It isn’t a bad idea to value someone who has done the best job; in fact, our society is founded on it. Promotions at work, elections in our own student government, the sports teams we so ardently ignore here at Brandeis—all of it comes back to winning. It would be absurd to think that our society as a whole, would be able to rethink our societal goals and how we value people. Most of what we set out to do in our lives relies on our capacity to beat out others, which is the standard we set in determining ourselves successful.
Yet when confronted with the truth, too often people are content to let the team, the hero remain on top all because we want to be winners.
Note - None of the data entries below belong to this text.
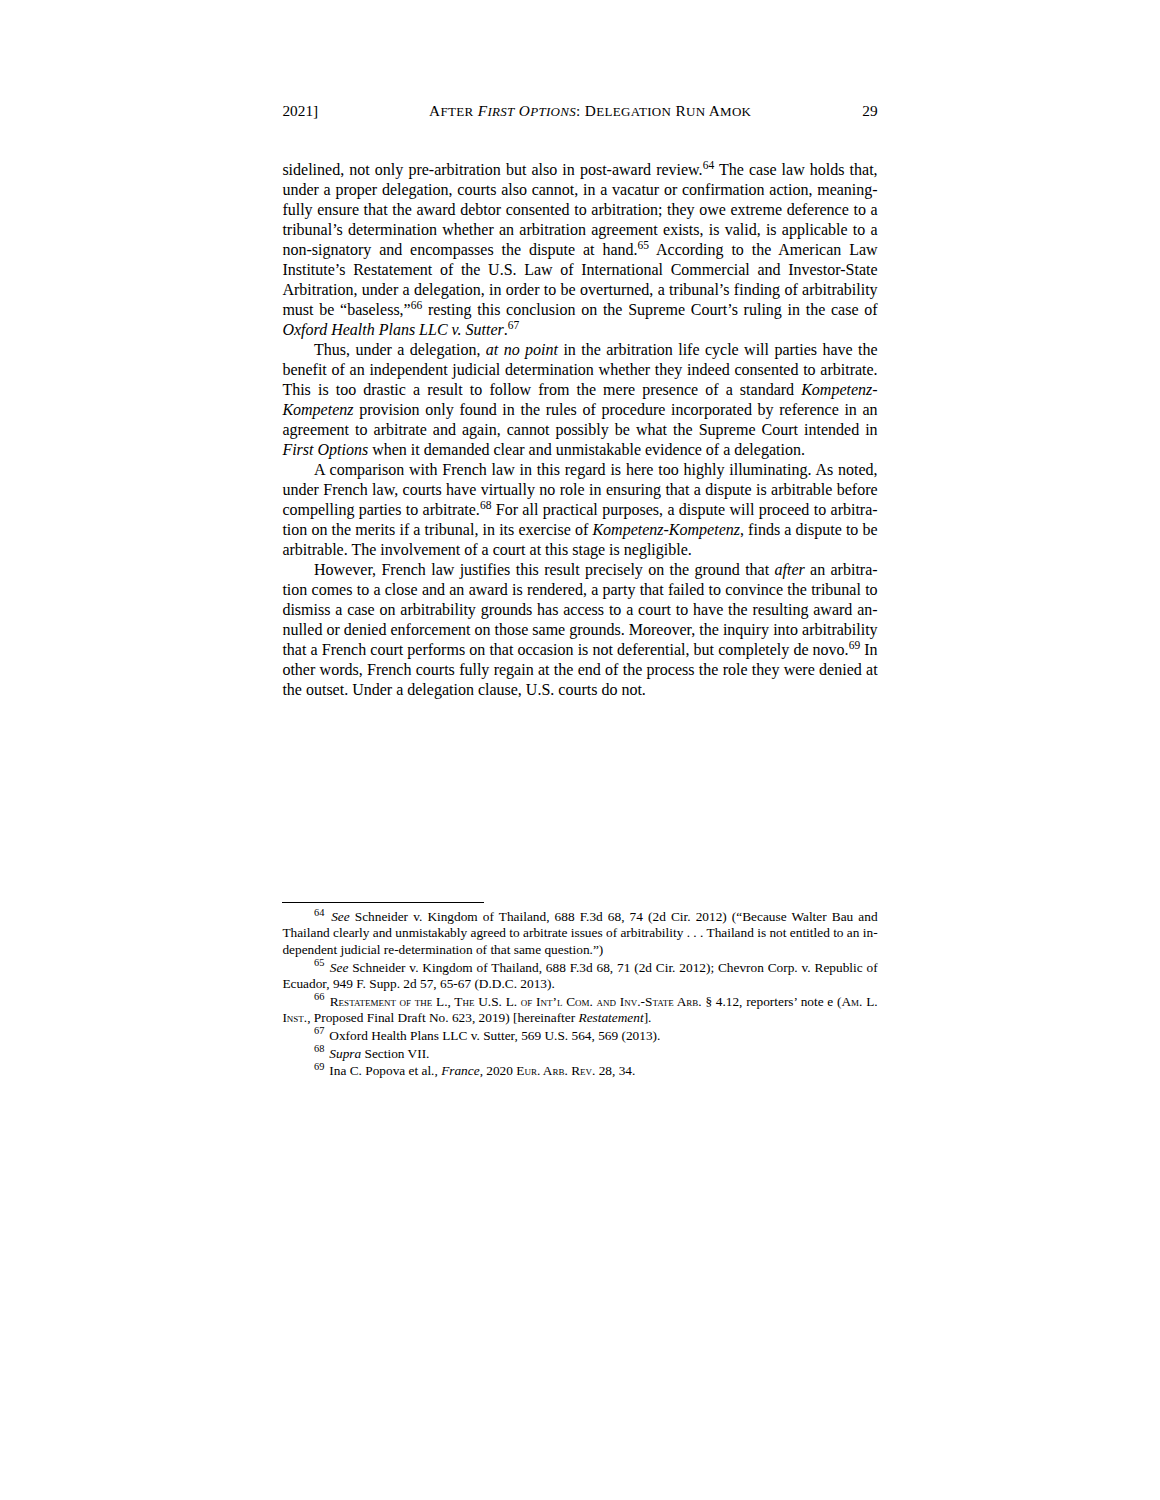2021] AFTER FIRST OPTIONS: DELEGATION RUN AMOK 29
sidelined, not only pre-arbitration but also in post-award review.64 The case law holds that, under a proper delegation, courts also cannot, in a vacatur or confirmation action, meaningfully ensure that the award debtor consented to arbitration; they owe extreme deference to a tribunal’s determination whether an arbitration agreement exists, is valid, is applicable to a non-signatory and encompasses the dispute at hand.65 According to the American Law Institute’s Restatement of the U.S. Law of International Commercial and Investor-State Arbitration, under a delegation, in order to be overturned, a tribunal’s finding of arbitrability must be “baseless,”66 resting this conclusion on the Supreme Court’s ruling in the case of Oxford Health Plans LLC v. Sutter.67
Thus, under a delegation, at no point in the arbitration life cycle will parties have the benefit of an independent judicial determination whether they indeed consented to arbitrate. This is too drastic a result to follow from the mere presence of a standard Kompetenz-Kompetenz provision only found in the rules of procedure incorporated by reference in an agreement to arbitrate and again, cannot possibly be what the Supreme Court intended in First Options when it demanded clear and unmistakable evidence of a delegation.
A comparison with French law in this regard is here too highly illuminating. As noted, under French law, courts have virtually no role in ensuring that a dispute is arbitrable before compelling parties to arbitrate.68 For all practical purposes, a dispute will proceed to arbitration on the merits if a tribunal, in its exercise of Kompetenz-Kompetenz, finds a dispute to be arbitrable. The involvement of a court at this stage is negligible.
However, French law justifies this result precisely on the ground that after an arbitration comes to a close and an award is rendered, a party that failed to convince the tribunal to dismiss a case on arbitrability grounds has access to a court to have the resulting award annulled or denied enforcement on those same grounds. Moreover, the inquiry into arbitrability that a French court performs on that occasion is not deferential, but completely de novo.69 In other words, French courts fully regain at the end of the process the role they were denied at the outset. Under a delegation clause, U.S. courts do not.
64 See Schneider v. Kingdom of Thailand, 688 F.3d 68, 74 (2d Cir. 2012) (“Because Walter Bau and Thailand clearly and unmistakably agreed to arbitrate issues of arbitrability . . . Thailand is not entitled to an independent judicial re-determination of that same question.”)
65 See Schneider v. Kingdom of Thailand, 688 F.3d 68, 71 (2d Cir. 2012); Chevron Corp. v. Republic of Ecuador, 949 F. Supp. 2d 57, 65-67 (D.D.C. 2013).
66 Restatement of the L., The U.S. L. of Int’l Com. and Inv.-State Arb. § 4.12, reporters’ note e (Am. L. Inst., Proposed Final Draft No. 623, 2019) [hereinafter Restatement].
67 Oxford Health Plans LLC v. Sutter, 569 U.S. 564, 569 (2013).
68 Supra Section VII.
69 Ina C. Popova et al., France, 2020 Eur. Arb. Rev. 28, 34.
As a friend of mine passionately discussed the horrors that occurred at Penn State, in the same breath she defended and deflected against the accusations of the University of North Carolina men’s basketball academic program that violated countless laws in an attempt to keep players eligible. The actions that the school undertook to maintain players at Carolina in order to win basketball games, goes unnoticed by the Carolina community. Quick to point fingers at Paterno, they refuse to see their own shortcomings.
While seemingly unnecessary to point out, it remains an uncomfortable truth in our nation’s culture: these basketball players, football coaches and ultra-athletes serve as an inspiration to thousands of Americans who pledge not only their loyalty to these schools, teams and people, but also their time and money. We valued Lance Armstrong because he was the supreme winner. The man who climbed the impossibly high mountain with thigh muscles bulging, had previously preserved blood from weeks earlier running through his veins. These are the values that we are teaching the next generation and even the current ones: that winning, at all costs, is acceptable.
All of these factors in our society perpetuate America’s preoccupation with winning. Our global outlook as a country would be radically different if we weren’t so concerned with maintaining our number one status in the world.
As a nation, and a people, we need to find more value in the activities in which we partake.